Yes, ALS is a rare disease. An estimated 34,720 adults are living with ALS in the United States, well under the 200,000-person threshold the federal Orphan Drug Act uses to define a rare condition. That makes ALS roughly 30 times less common than Parkinson’s disease and far less prevalent than other neurological conditions like Alzheimer’s or multiple sclerosis.
How ALS Meets the Rare Disease Threshold
The FDA defines a rare disease as one that affects fewer than 200,000 people in the country. With under 35,000 Americans currently living with ALS, the condition falls well within that boundary. The FDA has formally designated ALS treatments under its orphan drug program, which exists specifically to encourage pharmaceutical development for diseases that affect small patient populations.
The CDC’s National ALS Registry tracks prevalence at about 10.1 cases per 100,000 people. For perspective, Parkinson’s disease affects more than 10 million people worldwide, while ALS prevalence globally ranges from roughly 1.6 per 100,000 in some countries to about 11.8 per 100,000 in the United States, which has one of the highest rates recorded.
How Many People Are Diagnosed Each Year
About 1.44 people per 100,000 are newly diagnosed with ALS each year in the U.S., based on the most recent CDC incidence data. That translates to roughly 5,000 new cases annually. Because ALS progresses quickly and survival after diagnosis is typically measured in years rather than decades, the total number of people living with the disease at any given time stays low even as new cases steadily appear.

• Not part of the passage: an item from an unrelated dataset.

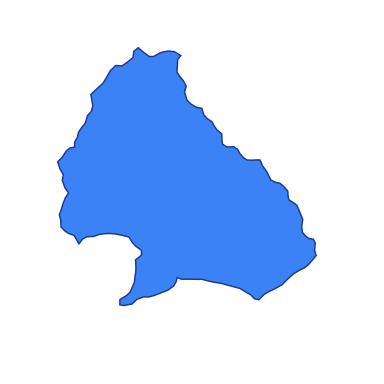 the district of Queiroz, São Paulo, Brazil, rotated 17°
{"feature_id": "56859067B20589699354509", "entity_name": "Queiroz", "entity_type": "district", "adm_level": 2, "iso_a3": "BRA", "parent_name": "Brazil", "parent_adm1": "São Paulo", "projection": "albers", "projection_center": [-50.245, -21.799], "detail": "fine", "context": "isolated", "style": "filled", "palette": "blue", "viewbox_px": 384, "rotation_deg": 17, "n_neighbors": 0, "source": "geoboundaries", "source_scale": "gbopen_adm2", "svg_char_len": 1992}
<svg xmlns="http://www.w3.org/2000/svg" viewBox="0 0 384 384"><g transform="rotate(17 192 192)"><path d="M54.7,202.4L58.9,208.3L64.0,213.3L64.6,218.9L69.3,225.1L74.2,229.0L72.6,234.7L72.1,240.3L72.1,247.9L71.8,252.5L74.7,257.3L77.1,263.9L82.2,266.6L86.2,267.7L92.0,268.0L99.1,274.6L101.0,269.3L104.3,265.6L111.0,263.2L115.9,259.6L120.6,257.4L125.3,255.8L130.7,254.5L138.0,253.8L144.9,253.5L149.6,257.6L153.7,260.2L160.9,262.6L162.1,267.3L157.8,273.4L160.3,280.0L161.6,285.1L162.3,290.0L163.3,295.1L162.1,305.8L159.6,310.2L154.5,315.9L156.0,321.0L160.0,320.5L167.4,316.6L170.7,310.7L176.4,306.5L181.5,304.9L186.0,302.1L190.8,298.3L197.6,293.0L201.9,287.3L203.1,282.3L202.9,278.1L207.4,278.5L212.1,277.0L217.3,275.4L222.2,274.1L226.8,272.6L233.2,272.3L239.2,271.9L246.3,270.8L254.3,270.6L260.6,270.4L265.9,270.2L271.8,271.7L277.8,273.0L283.3,275.9L287.5,275.4L290.8,269.0L295.1,264.2L298.2,261.6L305.3,254.3L308.6,247.9L312.9,240.7L318.0,235.0L321.7,231.7L324.7,227.1L327.2,221.5L329.3,216.5L326.2,211.7L324.8,204.8L321.9,201.7L317.4,202.2L313.7,201.0L309.3,198.2L307.0,192.9L305.9,185.8L301.7,180.6L296.2,174.1L291.5,172.4L286.8,171.1L284.9,167.4L283.3,163.2L279.2,160.5L273.5,157.9L269.2,158.3L263.9,157.5L260.0,153.3L256.6,149.9L251.8,146.4L247.7,141.5L243.9,142.6L239.6,144.2L235.2,145.3L231.2,144.2L226.9,141.5L223.0,137.8L218.7,136.5L212.2,138.8L207.0,137.2L205.3,132.9L203.4,127.7L197.6,125.3L194.2,122.6L190.3,118.9L184.8,117.3L180.7,114.7L177.0,109.2L171.7,109.7L165.5,108.3L160.4,105.7L155.6,98.5L155.5,92.5L151.3,88.3L147.1,85.4L142.6,81.9L141.0,75.3L139.5,69.4L141.4,64.9L134.3,63.0L128.8,63.9L125.1,65.6L121.0,68.1L115.5,73.8L111.3,74.9L103.8,72.2L98.4,69.7L95.2,74.6L96.3,80.6L92.3,86.7L88.3,91.8L81.9,93.4L78.3,100.2L76.8,107.5L75.0,114.3L71.9,119.3L69.9,122.8L66.8,128.3L71.9,138.3L72.2,144.2L69.7,149.7L69.9,157.1L67.6,162.9L66.0,168.0L66.4,173.1L65.2,179.0L66.7,183.4L62.5,185.6L59.8,189.4L57.7,196.9L54.7,202.4Z" fill="#3b82f6" stroke="#1e3a8a" stroke-width="1.5"/></g></svg>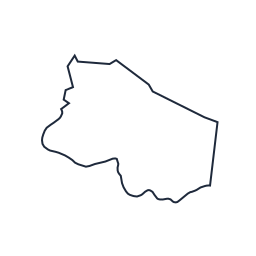 outline of Wood, West Virginia, United States of America, rotated 248°
{"feature_id": "52423323B9322907823760", "entity_name": "Wood", "entity_type": "district", "adm_level": 2, "iso_a3": "USA", "parent_name": "United States of America", "parent_adm1": "West Virginia", "projection": "equal_earth", "projection_center": [-81.577, 39.218], "detail": "fine", "context": "isolated", "style": "outline", "palette": "slate", "viewbox_px": 256, "rotation_deg": 248, "n_neighbors": 0, "source": "geoboundaries", "source_scale": "gbopen_adm2", "svg_char_len": 1243}
<svg xmlns="http://www.w3.org/2000/svg" viewBox="0 0 256 256"><g transform="rotate(248 128 128)"><path d="M41.1,144.7L40.9,146.1L41.6,148.7L44.8,158.9L45.2,161.8L44.9,163.2L44.8,166.7L44.9,168.5L45.7,173.0L45.4,177.5L45.1,179.4L44.5,181.3L43.9,182.5L99.9,213.2L109.3,202.9L152.6,164.6L160.5,163.5L195.4,142.4L194.2,134.9L208.4,106.3L215.1,105.7L207.8,95.1L186.5,92.3L186.5,84.4L178.4,79.0L173.1,82.5L170.6,73.1L169.1,73.2L167.8,73.1L166.2,72.5L163.9,70.1L163.0,68.8L162.3,67.1L160.7,61.0L160.0,57.6L158.7,52.7L156.7,49.8L155.0,48.2L154.0,47.2L151.3,45.0L148.9,43.7L145.3,42.8L142.0,43.3L138.1,45.7L136.3,47.3L133.0,52.0L131.0,54.5L126.2,59.3L122.7,62.0L119.1,64.4L115.7,65.9L113.0,68.3L107.9,74.5L107.2,78.1L107.0,83.8L105.4,94.4L105.3,102.3L104.6,104.7L103.6,106.0L98.5,105.6L97.5,105.1L95.2,103.5L92.5,102.5L90.8,102.3L88.9,102.6L86.4,103.4L79.1,101.8L74.7,101.7L70.0,102.4L67.2,103.3L65.4,104.6L63.5,106.8L62.6,108.0L61.1,110.7L60.9,114.4L61.0,115.6L61.4,117.0L62.5,120.0L62.9,122.7L62.8,123.6L62.5,124.3L61.7,125.3L59.6,126.8L56.0,127.5L53.5,128.2L51.7,128.7L51.3,129.0L50.8,129.4L49.8,130.8L48.7,133.4L47.8,137.7L47.4,138.8L45.9,140.7L43.1,142.0L42.1,142.8L41.1,144.5L41.1,144.7Z" fill="none" stroke="#1e293b" stroke-width="2"/></g></svg>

Getting to a diagnosis often takes a long time. Patients seen by ALS specialists wait an average of 9.6 months from their first neurology consultation to a definitive diagnosis, with a median of 4.5 months. Those seen by general neurologists wait nearly twice as long, averaging 16.7 months. Part of the delay comes from the rarity itself: many physicians encounter ALS infrequently, and there’s no single test that confirms it. Diagnosis relies on ruling out other conditions and observing a pattern of progressive motor neuron loss.
Who Gets ALS
ALS is more common in men than women, at a ratio of about 1.6 to 1. The CDC recorded a prevalence of 6.4 cases per 100,000 in males compared to 4.0 per 100,000 in females. Most people are diagnosed in middle to late adulthood, though it can occur at younger ages.
About 90% to 95% of ALS cases are sporadic, meaning the person has no family history of the disease. The remaining 5% to 10% are familial, where an inherited genetic mutation is the likely cause. Even in sporadic cases, researchers believe a combination of genetic susceptibility and environmental factors plays a role, but the exact triggers remain unclear for most patients.
Why Rarity Matters for ALS Patients
Being classified as rare has real consequences for people living with the disease. On one hand, the orphan drug designation gives pharmaceutical companies financial incentives (tax credits, extended market exclusivity) to develop treatments they might otherwise ignore due to the small patient population. On the other hand, rarity means fewer specialists, longer diagnostic delays, and less public awareness compared to more common neurological conditions.
The numbers illustrate the gap clearly. Stroke, Alzheimer’s disease, and migraine are the three most burdensome neurological conditions in the U.S. by total years of healthy life lost. ALS, despite being among the most devastating diagnoses a person can receive, affects too few people to rank alongside those conditions in population-level burden. That disconnect between individual severity and population size is exactly what defines a rare disease: not that it’s unimportant, but that it affects a small enough group to require special policy attention.
ALS Compared to Other Neurological Conditions
- Parkinson’s disease: Over 10 million people affected worldwide, making it hundreds of times more common than ALS globally.
- Alzheimer’s disease: Roughly 6.7 million Americans over 65 are living with Alzheimer’s, nearly 200 times the ALS population.
- Multiple sclerosis: About 1 million Americans have MS, roughly 30 times the number with ALS.
- ALS: Approximately 34,720 Americans, with global prevalence varying significantly by region.
That variation across countries is notable. ALS incidence ranges from 0.26 per 100,000 in Ecuador to 23.46 per 100,000 in Japan, suggesting that geography, genetics, and possibly environmental exposures influence risk in ways researchers are still working to understand.